The celebrated English cases in Mee’s assertion that deal with the issue of third party undue influence are the House of Lords decisions that flowed from Barclays Bank plc v O’ Brien[6] in the first instance and several years later Royal Bank of Scotland v Etridge (No 2)[7] in the second, where the latter case being a reinterpretation and expansion of the rules set out in the former case.

In O’Brien, the facts of the case had the hallmarks of the principle of third party undue influence. The husband in this case induced his wife by deceit and dominion to have her provide her guarantee for commercial loans he had solely procured. The main trust of this case hung on a) to what extent undue influence was actually applied and b) establishing a threshold test for constructive notice constructive.

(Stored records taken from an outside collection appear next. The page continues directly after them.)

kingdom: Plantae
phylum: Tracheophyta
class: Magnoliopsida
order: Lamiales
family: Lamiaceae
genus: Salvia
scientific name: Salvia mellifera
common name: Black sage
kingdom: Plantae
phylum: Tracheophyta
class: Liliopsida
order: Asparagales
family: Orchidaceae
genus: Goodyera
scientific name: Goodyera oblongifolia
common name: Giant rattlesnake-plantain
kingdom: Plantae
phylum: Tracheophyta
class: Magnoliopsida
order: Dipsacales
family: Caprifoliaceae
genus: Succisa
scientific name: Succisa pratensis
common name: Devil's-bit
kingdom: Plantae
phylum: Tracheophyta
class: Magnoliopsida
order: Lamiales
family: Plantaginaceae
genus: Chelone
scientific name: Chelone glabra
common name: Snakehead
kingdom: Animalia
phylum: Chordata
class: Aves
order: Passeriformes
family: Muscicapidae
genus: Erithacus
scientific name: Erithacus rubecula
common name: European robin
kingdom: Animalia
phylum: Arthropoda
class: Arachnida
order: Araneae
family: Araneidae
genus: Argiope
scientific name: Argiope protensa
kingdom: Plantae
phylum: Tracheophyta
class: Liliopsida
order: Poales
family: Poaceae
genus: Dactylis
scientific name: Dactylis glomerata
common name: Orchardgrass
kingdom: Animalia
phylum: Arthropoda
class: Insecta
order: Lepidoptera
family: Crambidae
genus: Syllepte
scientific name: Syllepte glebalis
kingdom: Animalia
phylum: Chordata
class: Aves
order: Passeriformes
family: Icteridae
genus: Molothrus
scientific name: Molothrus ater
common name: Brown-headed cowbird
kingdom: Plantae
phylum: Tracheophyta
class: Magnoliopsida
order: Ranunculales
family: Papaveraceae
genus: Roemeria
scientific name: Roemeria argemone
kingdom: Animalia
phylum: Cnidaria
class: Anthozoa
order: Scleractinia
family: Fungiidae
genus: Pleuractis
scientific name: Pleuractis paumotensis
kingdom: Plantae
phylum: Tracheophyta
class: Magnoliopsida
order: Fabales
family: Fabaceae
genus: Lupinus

A difficulty always arose in cases of undue influence regarding the husband/wife relationship. Although, it is generally accepted that no presumption of undue influence does arise between such a relationship, the Court of Appeal in Barclays Bank plc v O’Brien[8] adopted the principle that wives should come within the scope of ‘a special class’ that should be protected. This special equity theory was based on the premise that a party to a marriage relationship could be emotionally swayed and influenced by the other side to offer their surety to a creditor to their disadvantage, out of love and affection in support of their husband’s debt.

The difficulty the courts had after O’Brien was, establishing if bona fide undue influence inducement had actually transpired. The courts were left second guessing the quality and abuse that may have existed in each relationship that was presented before the courts to determine this matter. Nicholls LJ in Royal Bank of Scotland v Etridge at (Par 7) noted this

“The circumstances in which one person acquires influence over another, and the manner in which influence may be exercised, vary too widely to permit of any more specific criterion”.[9]

The question of husband/wife presumption of undue influence was eventually confirmed as a void principle by Nicholls LJ in Royal Bank of Scotland v Etridge (2)[10]

In Ireland, the Irish courts came close but not entirely within the ambit of the O’Brien principle on matters relating to third party undue influence. In Bank of Ireland v Symth[11] and in contrast to the decision determined three years earlier in O’Brien, the documents that Mrs. Smyth signed purported to act as a personal guarantee for her surety against the family home were not explained to her and therefore held the transaction void. Although the Supreme Court held that it was not necessary to have the documents explained or that independent legal advice was necessary. However, the court ruled that it would have been better to do so to execute good title to the land.

The second test that O’Brien adopted was the constructive notice test.

There is nothing unusual to the reasoning of the theory in the cases of married life couples, or any of the relationships that fall under Class (2a). It would be normal practice for husbands and wives to engage in emotional sway and influential exchanges on a lifetime of experiences between each other. However, once a third party enters the cycle to benefit from the influence, the courts will apply the special equity theory.